Available data:
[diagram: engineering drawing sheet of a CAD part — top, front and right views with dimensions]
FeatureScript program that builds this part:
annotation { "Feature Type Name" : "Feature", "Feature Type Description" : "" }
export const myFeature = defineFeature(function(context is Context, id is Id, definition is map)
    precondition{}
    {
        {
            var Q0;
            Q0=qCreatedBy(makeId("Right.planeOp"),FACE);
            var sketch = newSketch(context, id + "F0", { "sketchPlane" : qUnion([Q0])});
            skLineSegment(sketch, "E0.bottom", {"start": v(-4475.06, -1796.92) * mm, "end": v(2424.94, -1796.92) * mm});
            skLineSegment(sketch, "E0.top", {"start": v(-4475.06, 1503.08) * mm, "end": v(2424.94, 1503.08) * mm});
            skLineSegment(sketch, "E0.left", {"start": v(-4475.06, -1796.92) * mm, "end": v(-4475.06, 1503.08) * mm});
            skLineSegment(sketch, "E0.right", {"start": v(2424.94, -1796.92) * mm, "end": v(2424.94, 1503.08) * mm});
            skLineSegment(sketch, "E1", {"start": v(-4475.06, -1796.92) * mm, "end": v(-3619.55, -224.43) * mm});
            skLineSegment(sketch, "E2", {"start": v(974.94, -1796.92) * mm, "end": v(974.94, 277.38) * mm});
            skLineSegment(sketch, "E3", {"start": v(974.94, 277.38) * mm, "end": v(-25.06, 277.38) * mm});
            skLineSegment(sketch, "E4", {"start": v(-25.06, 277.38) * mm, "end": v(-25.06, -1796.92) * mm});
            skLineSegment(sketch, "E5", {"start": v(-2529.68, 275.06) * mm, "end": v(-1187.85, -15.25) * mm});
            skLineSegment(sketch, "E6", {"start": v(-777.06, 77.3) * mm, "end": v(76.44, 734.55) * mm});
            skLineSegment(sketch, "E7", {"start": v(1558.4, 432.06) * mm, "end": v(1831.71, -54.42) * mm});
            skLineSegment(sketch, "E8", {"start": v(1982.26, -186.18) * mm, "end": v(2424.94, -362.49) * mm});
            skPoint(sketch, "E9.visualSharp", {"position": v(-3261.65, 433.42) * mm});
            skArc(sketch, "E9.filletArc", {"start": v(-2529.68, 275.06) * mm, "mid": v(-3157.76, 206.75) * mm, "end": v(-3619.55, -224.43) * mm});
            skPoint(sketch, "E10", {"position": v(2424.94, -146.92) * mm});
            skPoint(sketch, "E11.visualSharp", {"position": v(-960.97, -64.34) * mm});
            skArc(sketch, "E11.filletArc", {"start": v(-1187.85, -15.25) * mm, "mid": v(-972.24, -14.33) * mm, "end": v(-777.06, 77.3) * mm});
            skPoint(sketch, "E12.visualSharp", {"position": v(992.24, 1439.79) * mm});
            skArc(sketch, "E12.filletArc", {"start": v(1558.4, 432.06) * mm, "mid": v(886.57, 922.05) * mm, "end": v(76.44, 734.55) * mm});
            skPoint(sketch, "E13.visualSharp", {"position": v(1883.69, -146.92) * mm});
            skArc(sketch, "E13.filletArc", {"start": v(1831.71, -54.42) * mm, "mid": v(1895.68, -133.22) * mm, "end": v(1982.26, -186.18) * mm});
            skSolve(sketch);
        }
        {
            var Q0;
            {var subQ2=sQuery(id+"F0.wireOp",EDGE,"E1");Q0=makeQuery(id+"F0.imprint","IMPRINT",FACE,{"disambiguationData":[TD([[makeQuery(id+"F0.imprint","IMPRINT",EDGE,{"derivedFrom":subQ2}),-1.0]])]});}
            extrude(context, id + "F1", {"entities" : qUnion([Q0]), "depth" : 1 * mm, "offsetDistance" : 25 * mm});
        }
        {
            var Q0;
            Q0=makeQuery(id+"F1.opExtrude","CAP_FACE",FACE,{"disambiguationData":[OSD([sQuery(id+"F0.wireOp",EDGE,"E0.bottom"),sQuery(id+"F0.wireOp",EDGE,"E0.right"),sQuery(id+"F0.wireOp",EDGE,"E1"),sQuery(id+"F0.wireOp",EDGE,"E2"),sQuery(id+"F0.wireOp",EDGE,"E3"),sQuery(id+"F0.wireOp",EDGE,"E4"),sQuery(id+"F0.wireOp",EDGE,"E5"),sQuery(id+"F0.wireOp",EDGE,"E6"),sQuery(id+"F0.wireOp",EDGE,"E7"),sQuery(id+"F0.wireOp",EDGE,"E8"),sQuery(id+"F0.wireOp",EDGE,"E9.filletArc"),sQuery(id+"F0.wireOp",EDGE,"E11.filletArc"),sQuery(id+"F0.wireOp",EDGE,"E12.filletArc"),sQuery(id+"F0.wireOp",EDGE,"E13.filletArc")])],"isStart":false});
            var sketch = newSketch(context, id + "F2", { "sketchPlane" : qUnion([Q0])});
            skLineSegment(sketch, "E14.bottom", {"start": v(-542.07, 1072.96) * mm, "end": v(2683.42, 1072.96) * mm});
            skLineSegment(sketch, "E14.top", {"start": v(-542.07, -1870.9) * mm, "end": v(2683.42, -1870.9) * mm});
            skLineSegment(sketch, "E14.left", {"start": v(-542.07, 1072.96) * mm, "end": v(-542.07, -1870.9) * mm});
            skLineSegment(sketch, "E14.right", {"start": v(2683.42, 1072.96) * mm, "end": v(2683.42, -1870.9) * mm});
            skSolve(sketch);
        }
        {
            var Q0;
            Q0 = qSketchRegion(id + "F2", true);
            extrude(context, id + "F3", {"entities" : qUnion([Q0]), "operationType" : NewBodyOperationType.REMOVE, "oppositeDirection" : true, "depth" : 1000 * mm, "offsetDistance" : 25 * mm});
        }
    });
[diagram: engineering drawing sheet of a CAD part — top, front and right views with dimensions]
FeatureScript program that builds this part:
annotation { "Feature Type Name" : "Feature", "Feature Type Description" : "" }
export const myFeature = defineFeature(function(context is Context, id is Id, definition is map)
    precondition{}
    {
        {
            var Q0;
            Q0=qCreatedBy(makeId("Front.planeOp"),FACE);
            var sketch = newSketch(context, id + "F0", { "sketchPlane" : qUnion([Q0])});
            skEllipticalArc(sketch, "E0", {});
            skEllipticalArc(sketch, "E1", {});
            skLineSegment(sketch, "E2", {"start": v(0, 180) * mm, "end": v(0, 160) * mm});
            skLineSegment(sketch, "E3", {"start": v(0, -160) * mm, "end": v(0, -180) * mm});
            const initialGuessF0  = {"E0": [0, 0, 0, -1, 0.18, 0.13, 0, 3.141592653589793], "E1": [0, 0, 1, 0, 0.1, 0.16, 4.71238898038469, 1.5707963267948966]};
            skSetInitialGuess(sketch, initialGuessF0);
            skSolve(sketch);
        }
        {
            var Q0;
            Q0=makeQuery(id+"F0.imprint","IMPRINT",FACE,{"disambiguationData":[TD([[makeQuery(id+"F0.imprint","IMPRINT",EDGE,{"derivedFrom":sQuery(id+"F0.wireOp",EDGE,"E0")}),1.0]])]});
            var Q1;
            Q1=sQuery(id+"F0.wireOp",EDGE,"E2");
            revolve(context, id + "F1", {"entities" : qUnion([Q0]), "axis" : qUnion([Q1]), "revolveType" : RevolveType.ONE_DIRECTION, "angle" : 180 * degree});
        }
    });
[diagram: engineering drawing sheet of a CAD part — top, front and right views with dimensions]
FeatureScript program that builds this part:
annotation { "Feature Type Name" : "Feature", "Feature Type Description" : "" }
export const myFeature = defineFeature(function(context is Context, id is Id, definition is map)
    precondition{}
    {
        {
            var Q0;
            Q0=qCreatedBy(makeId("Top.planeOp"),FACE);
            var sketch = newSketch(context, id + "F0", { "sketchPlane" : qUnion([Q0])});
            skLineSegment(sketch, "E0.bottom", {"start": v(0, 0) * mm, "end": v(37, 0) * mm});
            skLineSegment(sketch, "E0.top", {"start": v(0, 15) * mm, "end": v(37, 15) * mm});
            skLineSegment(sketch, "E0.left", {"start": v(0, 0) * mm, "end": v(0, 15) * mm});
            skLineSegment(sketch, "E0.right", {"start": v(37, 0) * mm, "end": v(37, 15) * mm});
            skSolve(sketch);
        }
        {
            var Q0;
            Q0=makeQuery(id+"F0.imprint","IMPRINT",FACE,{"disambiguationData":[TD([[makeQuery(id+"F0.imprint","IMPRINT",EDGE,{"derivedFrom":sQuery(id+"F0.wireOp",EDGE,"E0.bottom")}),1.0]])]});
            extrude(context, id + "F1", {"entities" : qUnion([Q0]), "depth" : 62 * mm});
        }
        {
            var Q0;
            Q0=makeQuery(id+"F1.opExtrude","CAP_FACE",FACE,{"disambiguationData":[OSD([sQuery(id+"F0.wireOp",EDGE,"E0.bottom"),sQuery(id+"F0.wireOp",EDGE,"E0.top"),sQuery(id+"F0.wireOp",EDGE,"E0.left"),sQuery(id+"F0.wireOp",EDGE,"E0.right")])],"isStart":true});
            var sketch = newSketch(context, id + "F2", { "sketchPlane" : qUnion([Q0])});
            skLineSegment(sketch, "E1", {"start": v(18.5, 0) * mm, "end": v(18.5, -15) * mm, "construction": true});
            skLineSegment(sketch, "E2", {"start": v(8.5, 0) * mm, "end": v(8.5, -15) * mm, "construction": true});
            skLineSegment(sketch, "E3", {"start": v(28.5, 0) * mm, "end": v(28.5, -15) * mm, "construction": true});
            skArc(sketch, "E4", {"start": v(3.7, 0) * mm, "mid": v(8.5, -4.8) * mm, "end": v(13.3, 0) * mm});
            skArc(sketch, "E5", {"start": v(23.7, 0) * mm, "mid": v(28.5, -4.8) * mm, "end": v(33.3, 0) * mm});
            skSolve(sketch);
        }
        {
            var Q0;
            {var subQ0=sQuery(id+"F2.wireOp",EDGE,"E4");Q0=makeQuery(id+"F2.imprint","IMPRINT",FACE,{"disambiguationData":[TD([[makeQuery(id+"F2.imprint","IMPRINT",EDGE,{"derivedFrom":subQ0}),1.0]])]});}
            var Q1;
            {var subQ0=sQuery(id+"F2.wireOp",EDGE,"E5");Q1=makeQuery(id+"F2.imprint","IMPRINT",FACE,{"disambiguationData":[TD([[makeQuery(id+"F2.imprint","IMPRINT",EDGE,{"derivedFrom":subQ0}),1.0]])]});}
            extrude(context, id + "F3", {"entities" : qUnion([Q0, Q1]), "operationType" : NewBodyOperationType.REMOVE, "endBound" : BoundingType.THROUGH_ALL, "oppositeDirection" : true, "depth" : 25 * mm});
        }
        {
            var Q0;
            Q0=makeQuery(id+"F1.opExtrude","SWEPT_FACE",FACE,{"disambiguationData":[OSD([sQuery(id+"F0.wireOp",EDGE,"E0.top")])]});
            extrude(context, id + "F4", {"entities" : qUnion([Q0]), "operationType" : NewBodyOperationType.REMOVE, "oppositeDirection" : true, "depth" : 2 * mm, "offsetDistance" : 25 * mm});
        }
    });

What you should do: Can you lay out the lines of the material, from its start through the line with "v(2424.94, -146.92) *", as a numbered list with blank lines left out?

Result for this exercise:
1. [diagram: engineering drawing sheet of a CAD part — top, front and right views with dimensions]
2. FeatureScript program that builds this part:
3. annotation { "Feature Type Name" : "Feature", "Feature Type Description" : "" }
4. export const myFeature = defineFeature(function(context is Context, id is Id, definition is map)
5.     precondition{}
6.     {
7.         {
8.             var Q0;
9.             Q0=qCreatedBy(makeId("Right.planeOp"),FACE);
10.             var sketch = newSketch(context, id + "F0", { "sketchPlane" : qUnion([Q0])});
11.             skLineSegment(sketch, "E0.bottom", {"start": v(-4475.06, -1796.92) * mm, "end": v(2424.94, -1796.92) * mm});
12.             skLineSegment(sketch, "E0.top", {"start": v(-4475.06, 1503.08) * mm, "end": v(2424.94, 1503.08) * mm});
13.             skLineSegment(sketch, "E0.left", {"start": v(-4475.06, -1796.92) * mm, "end": v(-4475.06, 1503.08) * mm});
14.             skLineSegment(sketch, "E0.right", {"start": v(2424.94, -1796.92) * mm, "end": v(2424.94, 1503.08) * mm});
15.             skLineSegment(sketch, "E1", {"start": v(-4475.06, -1796.92) * mm, "end": v(-3619.55, -224.43) * mm});
16.             skLineSegment(sketch, "E2", {"start": v(974.94, -1796.92) * mm, "end": v(974.94, 277.38) * mm});
17.             skLineSegment(sketch, "E3", {"start": v(974.94, 277.38) * mm, "end": v(-25.06, 277.38) * mm});
18.             skLineSegment(sketch, "E4", {"start": v(-25.06, 277.38) * mm, "end": v(-25.06, -1796.92) * mm});
19.             skLineSegment(sketch, "E5", {"start": v(-2529.68, 275.06) * mm, "end": v(-1187.85, -15.25) * mm});
20.             skLineSegment(sketch, "E6", {"start": v(-777.06, 77.3) * mm, "end": v(76.44, 734.55) * mm});
21.             skLineSegment(sketch, "E7", {"start": v(1558.4, 432.06) * mm, "end": v(1831.71, -54.42) * mm});
22.             skLineSegment(sketch, "E8", {"start": v(1982.26, -186.18) * mm, "end": v(2424.94, -362.49) * mm});
23.             skPoint(sketch, "E9.visualSharp", {"position": v(-3261.65, 433.42) * mm});
24.             skArc(sketch, "E9.filletArc", {"start": v(-2529.68, 275.06) * mm, "mid": v(-3157.76, 206.75) * mm, "end": v(-3619.55, -224.43) * mm});
25.             skPoint(sketch, "E10", {"position": v(2424.94, -146.92) * mm});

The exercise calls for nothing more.